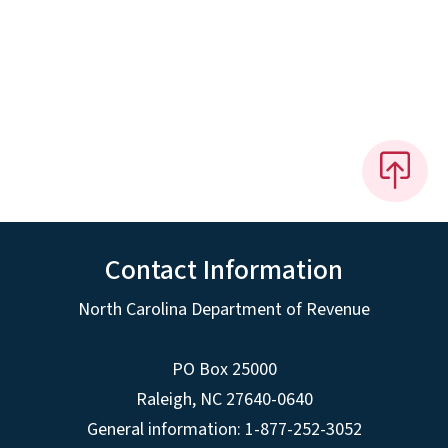
Contact Information
North Carolina Department of Revenue
PO Box 25000
Raleigh
,
NC
27640-0640
General information: 1-877-252-3052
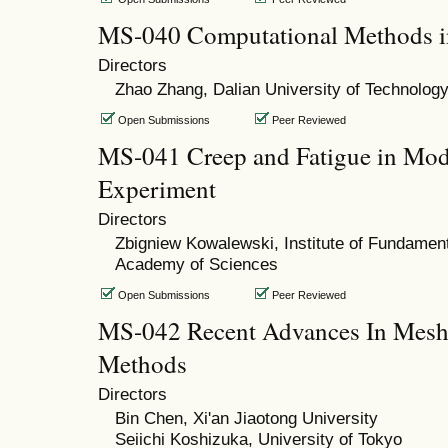
MS-040 Computational Methods i
Directors
Zhao Zhang, Dalian University of Technolog
Open Submissions
Peer Reviewed
MS-041 Creep and Fatigue in Mod
Experiment
Directors
Zbigniew Kowalewski, Institute of Fundament
Academy of Sciences
Open Submissions
Peer Reviewed
MS-042 Recent Advances In Meshfr
Methods
Directors
Bin Chen, Xi'an Jiaotong University
Seiichi Koshizuka, University of Tokyo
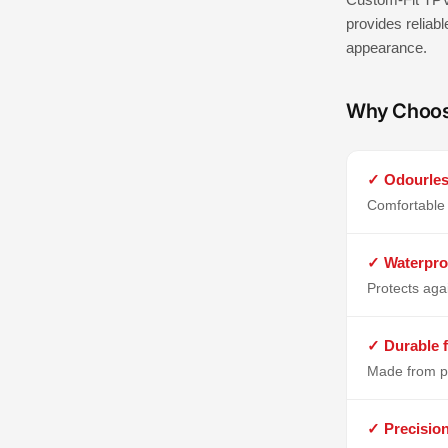
provides reliabl
appearance.
Why Choo
✓ Odourles
Comfortable 
✓ Waterpro
Protects aga
✓ Durable f
Made from p
✓ Precisio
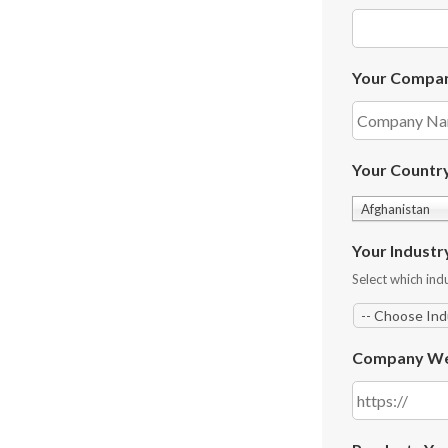
Your Compa
Your Countr
Afghanistan
Your Industr
Select which indu
Company We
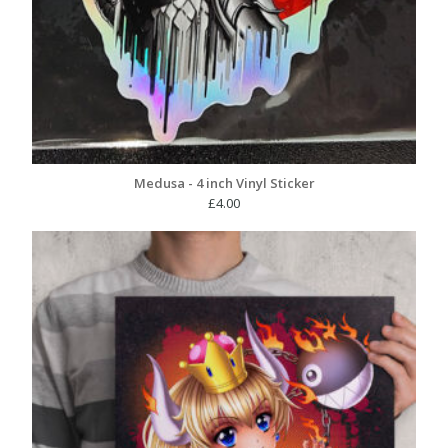
Medusa - 4 inch Vinyl Sticker
£
4.00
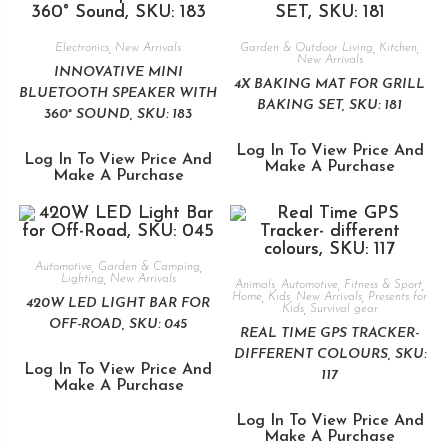
Electronics
,
New Arrivals
Garden & Outdoor Living
,
Kitchen
,
New Arrivals
INNOVATIVE MINI
4X BAKING MAT FOR GRILL
BLUETOOTH SPEAKER WITH
BAKING SET, SKU: 181
360° SOUND, SKU: 183
Log In To View Price And
Log In To View Price And
Make A Purchase
Make A Purchase
Automotive
,
Garden & Camping
,
Lighting
,
New Arrivals
Animals
,
Automotive
,
Fitness & Sport
,
Home
,
Kids
,
New Arrivals
,
Presents for
420W LED LIGHT BAR FOR
Kids
,
Survival gear
OFF-ROAD, SKU: 045
REAL TIME GPS TRACKER-
DIFFERENT COLOURS, SKU:
Log In To View Price And
117
Make A Purchase
Log In To View Price And
Make A Purchase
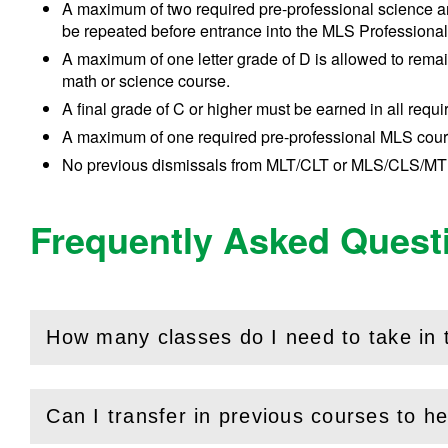
A maximum of two required pre-professional science and
be repeated before entrance into the MLS Professiona
A maximum of one letter grade of D is allowed to remain
math or science course.
A final grade of C or higher must be earned in all req
A maximum of one required pre-professional MLS cour
No previous dismissals from MLT/CLT or MLS/CLS/MT
Frequently Asked Quest
How many classes do I need to take in
(
Open
this section)
Can I transfer in previous courses to hel
(
Open
this section)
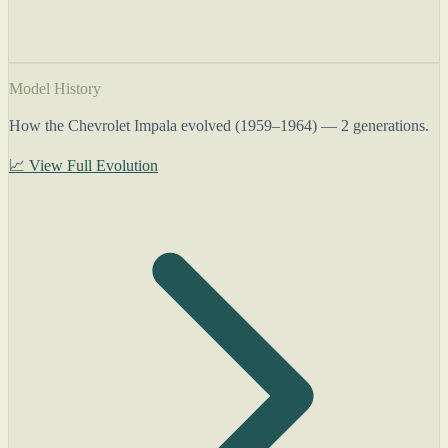
Model History
How the Chevrolet Impala evolved (1959–1964) — 2 generations.
📈 View Full Evolution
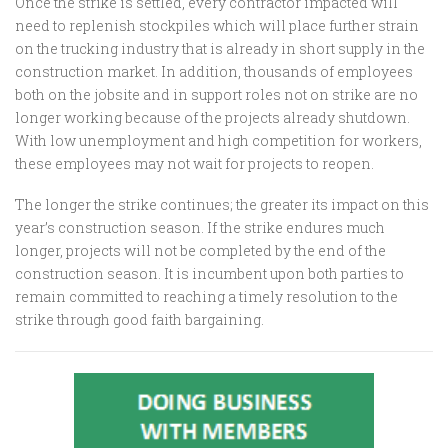
Once the strike is settled, every contractor impacted will
need to replenish stockpiles which will place further strain
on the trucking industry that is already in short supply in the
construction market. In addition, thousands of employees
both on the jobsite and in support roles not on strike are no
longer working because of the projects already shutdown.
With low unemployment and high competition for workers,
these employees may not wait for projects to reopen.
The longer the strike continues; the greater its impact on this
year’s construction season. If the strike endures much
longer, projects will not be completed by the end of the
construction season. It is incumbent upon both parties to
remain committed to reaching a timely resolution to the
strike through good faith bargaining.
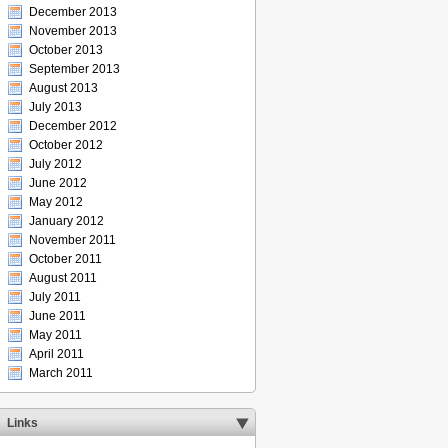
December 2013
November 2013
October 2013
September 2013
August 2013
July 2013
December 2012
October 2012
July 2012
June 2012
May 2012
January 2012
November 2011
October 2011
August 2011
July 2011
June 2011
May 2011
April 2011
March 2011
Links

WHAT THE TASK REQUIRES:
In the listing above, how many lines include the string "construction"? Say only the number.

ANSWER TO THIS EXERCISE:
3